SELECTED EXCERPT
***
Twitter has added another controversial feature: ranking comments on tweets in order of what it thinks are "the most interesting" with no opt-out option.

Published onNovember 30, 2016


Some of you will have noticed a new Direct Reply count in Twitter, conveniently letting you know how many folks have replied to a tweet directly. This is good. But alongside this change, Twitter has also implemented a controversial new comment ranking system that discards the old chronological approach in favor of a popularity algorithm.

Unlike Twitter’s previous introduction of a Facebook-like ‘relevancy algorithm’ to your feed, the new comment ranking system is not opt-in (or opt-out for that matter). From now on, Twitter will sort the order of the comments on your tweets according to those it deems ‘the most interesting content in the conversation’.

Here’s what Twitter had to say about the new system:

“You may notice that some replies in a conversation are not shown in chronological order. Replies are grouped by sub-conversations because we strive to show you the best content first, and what we think you’d be most interested in. For example, when ranking a reply higher, we consider factors such as if the original Tweet author has replied, or if a reply is from someone you follow.”

Direct Reply count (left) and comments not in chronological order (right)

Ultimately, what Twitter is trying to do is ensure the comments you’re most likely to want to read first are the ones you see first. This isn’t necessarily a bad thing, as most of us would prefer to see comments from our friends and follow-backers before random commenters in chronological order. This is the same theory applied to the ‘best tweets first’ option in your Twitter settings.

The problem lies in the fact that you can't opt out of comment ranking if you prefer the existing chronological approach.

The problem lies in the fact that you can’t opt out of comment ranking if you prefer the existing chronological approach. This detail alone is sure to irk more than a few users, and perhaps justifiably so.

As is well known, a large part of Twitter’s immense popularity is(was) based on its real-time chronological flow. Shifting to a more Facebook-like popularity contest is a big sea change for the platform. But it’s one that seems to be working.

At this point it’s not clear if Twitter will eventually allow users to choose whether or not to use the comment ranking system, but as always, if you want the choice to be yours, be sure to let Twitter know your thoughts. Maybe your tweet will get enough likes and replies to rise to the top where it’ll actually be visible.

Do you like the relevancy approach or would you prefer to be able to opt-in or out?
***
DATASET EXCERPTS
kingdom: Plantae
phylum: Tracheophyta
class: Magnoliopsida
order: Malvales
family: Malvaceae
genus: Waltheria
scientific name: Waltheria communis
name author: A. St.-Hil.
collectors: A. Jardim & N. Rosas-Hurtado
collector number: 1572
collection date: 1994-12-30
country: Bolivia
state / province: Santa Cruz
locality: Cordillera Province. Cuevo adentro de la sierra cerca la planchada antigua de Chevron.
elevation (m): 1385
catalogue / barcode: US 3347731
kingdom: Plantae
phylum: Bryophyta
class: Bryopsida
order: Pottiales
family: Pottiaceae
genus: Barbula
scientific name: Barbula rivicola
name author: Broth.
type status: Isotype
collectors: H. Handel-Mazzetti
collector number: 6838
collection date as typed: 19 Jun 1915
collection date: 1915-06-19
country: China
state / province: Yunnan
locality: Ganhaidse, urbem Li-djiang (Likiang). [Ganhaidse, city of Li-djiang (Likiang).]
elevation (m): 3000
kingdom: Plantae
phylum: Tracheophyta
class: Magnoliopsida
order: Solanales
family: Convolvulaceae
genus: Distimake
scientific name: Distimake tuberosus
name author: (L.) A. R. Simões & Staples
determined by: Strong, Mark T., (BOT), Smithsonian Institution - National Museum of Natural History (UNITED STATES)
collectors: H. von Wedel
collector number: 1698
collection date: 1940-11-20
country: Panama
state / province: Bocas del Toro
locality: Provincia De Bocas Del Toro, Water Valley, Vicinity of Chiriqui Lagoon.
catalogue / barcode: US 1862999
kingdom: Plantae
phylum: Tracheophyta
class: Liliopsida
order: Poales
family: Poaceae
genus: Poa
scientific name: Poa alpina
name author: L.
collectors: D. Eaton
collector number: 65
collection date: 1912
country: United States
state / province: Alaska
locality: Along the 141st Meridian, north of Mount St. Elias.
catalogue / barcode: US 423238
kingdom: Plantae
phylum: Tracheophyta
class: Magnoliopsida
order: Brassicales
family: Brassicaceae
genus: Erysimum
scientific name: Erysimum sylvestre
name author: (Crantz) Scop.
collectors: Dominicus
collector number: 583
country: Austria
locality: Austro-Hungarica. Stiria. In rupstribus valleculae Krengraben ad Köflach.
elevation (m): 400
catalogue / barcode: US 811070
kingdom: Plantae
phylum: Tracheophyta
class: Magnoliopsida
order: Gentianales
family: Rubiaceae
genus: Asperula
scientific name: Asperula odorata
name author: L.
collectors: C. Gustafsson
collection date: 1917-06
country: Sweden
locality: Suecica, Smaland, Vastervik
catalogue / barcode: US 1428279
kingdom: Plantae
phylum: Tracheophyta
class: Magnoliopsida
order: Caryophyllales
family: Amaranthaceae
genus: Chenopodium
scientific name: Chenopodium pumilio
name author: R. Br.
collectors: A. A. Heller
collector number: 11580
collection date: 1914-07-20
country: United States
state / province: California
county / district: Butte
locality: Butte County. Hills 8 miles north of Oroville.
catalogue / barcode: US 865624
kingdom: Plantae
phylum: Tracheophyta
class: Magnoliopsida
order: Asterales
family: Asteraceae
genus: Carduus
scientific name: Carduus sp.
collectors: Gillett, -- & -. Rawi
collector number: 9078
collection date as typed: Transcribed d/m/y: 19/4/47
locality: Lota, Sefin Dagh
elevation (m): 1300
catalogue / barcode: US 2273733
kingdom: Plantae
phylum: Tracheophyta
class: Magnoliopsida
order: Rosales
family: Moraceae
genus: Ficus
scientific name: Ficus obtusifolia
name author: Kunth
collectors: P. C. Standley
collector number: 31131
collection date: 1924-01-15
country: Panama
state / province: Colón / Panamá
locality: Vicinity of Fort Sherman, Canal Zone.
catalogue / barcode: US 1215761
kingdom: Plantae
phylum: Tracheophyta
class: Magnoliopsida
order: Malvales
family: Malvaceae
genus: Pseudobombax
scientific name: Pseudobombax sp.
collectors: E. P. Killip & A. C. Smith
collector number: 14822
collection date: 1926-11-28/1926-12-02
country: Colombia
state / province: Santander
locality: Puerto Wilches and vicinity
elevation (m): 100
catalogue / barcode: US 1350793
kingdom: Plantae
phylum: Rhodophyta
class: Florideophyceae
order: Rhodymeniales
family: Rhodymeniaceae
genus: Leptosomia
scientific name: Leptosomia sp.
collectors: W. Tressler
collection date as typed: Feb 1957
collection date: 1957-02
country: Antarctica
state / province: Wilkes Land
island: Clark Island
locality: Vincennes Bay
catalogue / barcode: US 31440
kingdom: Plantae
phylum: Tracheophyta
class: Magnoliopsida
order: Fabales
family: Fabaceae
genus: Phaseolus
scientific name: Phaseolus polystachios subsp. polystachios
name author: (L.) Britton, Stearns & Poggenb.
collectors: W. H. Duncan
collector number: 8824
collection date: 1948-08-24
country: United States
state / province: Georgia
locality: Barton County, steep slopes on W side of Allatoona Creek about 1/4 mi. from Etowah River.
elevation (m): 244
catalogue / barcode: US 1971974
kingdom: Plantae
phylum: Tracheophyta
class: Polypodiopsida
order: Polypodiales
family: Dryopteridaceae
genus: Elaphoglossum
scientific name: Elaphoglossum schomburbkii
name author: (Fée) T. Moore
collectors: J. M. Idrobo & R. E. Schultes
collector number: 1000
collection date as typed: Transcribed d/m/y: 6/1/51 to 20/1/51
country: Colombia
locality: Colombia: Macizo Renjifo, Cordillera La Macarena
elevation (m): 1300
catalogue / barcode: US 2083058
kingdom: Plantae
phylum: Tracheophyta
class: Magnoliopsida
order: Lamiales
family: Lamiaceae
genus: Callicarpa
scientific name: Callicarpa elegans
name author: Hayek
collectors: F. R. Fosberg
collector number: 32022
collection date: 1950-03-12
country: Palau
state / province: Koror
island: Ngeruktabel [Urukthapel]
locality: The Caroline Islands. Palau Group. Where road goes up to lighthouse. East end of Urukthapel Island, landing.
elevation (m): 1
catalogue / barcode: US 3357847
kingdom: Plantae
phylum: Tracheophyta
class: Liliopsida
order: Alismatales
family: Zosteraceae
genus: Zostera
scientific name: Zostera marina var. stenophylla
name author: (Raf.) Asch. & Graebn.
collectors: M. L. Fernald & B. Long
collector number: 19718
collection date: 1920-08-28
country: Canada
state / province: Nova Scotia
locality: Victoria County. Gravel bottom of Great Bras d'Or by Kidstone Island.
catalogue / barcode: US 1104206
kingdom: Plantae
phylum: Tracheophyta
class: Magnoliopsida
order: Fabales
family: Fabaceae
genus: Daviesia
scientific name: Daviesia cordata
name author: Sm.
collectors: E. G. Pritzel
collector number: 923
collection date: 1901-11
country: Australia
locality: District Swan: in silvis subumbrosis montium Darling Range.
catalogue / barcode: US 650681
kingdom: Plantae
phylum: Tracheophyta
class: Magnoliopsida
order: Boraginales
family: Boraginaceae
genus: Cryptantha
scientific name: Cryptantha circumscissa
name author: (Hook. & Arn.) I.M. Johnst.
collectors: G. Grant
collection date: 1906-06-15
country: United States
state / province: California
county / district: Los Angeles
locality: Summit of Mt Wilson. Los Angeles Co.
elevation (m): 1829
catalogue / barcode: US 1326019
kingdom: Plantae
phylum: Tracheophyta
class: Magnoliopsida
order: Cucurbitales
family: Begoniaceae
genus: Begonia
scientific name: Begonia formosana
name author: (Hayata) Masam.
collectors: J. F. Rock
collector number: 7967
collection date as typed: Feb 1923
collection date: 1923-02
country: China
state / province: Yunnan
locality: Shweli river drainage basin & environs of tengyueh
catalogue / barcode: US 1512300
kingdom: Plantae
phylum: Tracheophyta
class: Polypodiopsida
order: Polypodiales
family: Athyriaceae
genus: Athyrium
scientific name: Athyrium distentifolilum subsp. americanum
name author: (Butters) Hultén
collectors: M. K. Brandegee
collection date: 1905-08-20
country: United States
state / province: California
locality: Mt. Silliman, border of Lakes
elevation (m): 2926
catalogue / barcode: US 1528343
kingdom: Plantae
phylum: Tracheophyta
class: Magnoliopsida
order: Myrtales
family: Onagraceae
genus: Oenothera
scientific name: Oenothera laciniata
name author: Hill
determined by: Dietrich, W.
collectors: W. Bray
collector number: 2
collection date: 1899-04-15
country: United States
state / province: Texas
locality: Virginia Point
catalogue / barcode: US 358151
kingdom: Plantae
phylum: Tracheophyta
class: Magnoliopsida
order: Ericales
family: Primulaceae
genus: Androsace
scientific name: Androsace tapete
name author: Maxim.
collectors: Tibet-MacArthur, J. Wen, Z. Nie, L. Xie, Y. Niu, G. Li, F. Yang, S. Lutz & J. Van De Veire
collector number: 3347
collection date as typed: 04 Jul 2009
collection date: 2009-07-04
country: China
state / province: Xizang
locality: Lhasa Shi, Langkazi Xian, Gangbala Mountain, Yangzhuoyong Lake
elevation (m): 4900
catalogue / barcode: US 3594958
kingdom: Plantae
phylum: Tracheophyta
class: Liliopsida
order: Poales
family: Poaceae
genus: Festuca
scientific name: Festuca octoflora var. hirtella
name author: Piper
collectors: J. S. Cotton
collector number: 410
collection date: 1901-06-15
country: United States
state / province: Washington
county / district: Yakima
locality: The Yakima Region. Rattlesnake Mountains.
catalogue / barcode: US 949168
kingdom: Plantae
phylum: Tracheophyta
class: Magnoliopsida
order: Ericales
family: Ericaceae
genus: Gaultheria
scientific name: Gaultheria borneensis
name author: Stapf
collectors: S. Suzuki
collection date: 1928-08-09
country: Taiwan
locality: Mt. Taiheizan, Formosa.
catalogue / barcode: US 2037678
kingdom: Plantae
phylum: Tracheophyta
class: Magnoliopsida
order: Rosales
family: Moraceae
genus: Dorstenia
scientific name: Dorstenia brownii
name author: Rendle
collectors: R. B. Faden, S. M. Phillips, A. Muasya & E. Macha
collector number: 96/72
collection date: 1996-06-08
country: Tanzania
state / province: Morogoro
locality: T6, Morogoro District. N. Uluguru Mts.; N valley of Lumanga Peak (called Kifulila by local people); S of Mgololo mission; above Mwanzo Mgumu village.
***
Revise the Twitter comment-ranking article by rewriting everything from "Here’s what Twitter" down to "chronological order (right)", with "sub-conversations" changed to "threads". Rely only on the article for this work, not on the items.

Here’s what Twitter had to say about the new system:

“You may notice that some replies in a conversation are not shown in chronological order. Replies are grouped by threads because we strive to show you the best content first, and what we think you’d be most interested in. For example, when ranking a reply higher, we consider factors such as if the original Tweet author has replied, or if a reply is from someone you follow.”

Direct Reply count (left) and comments not in chronological order (right)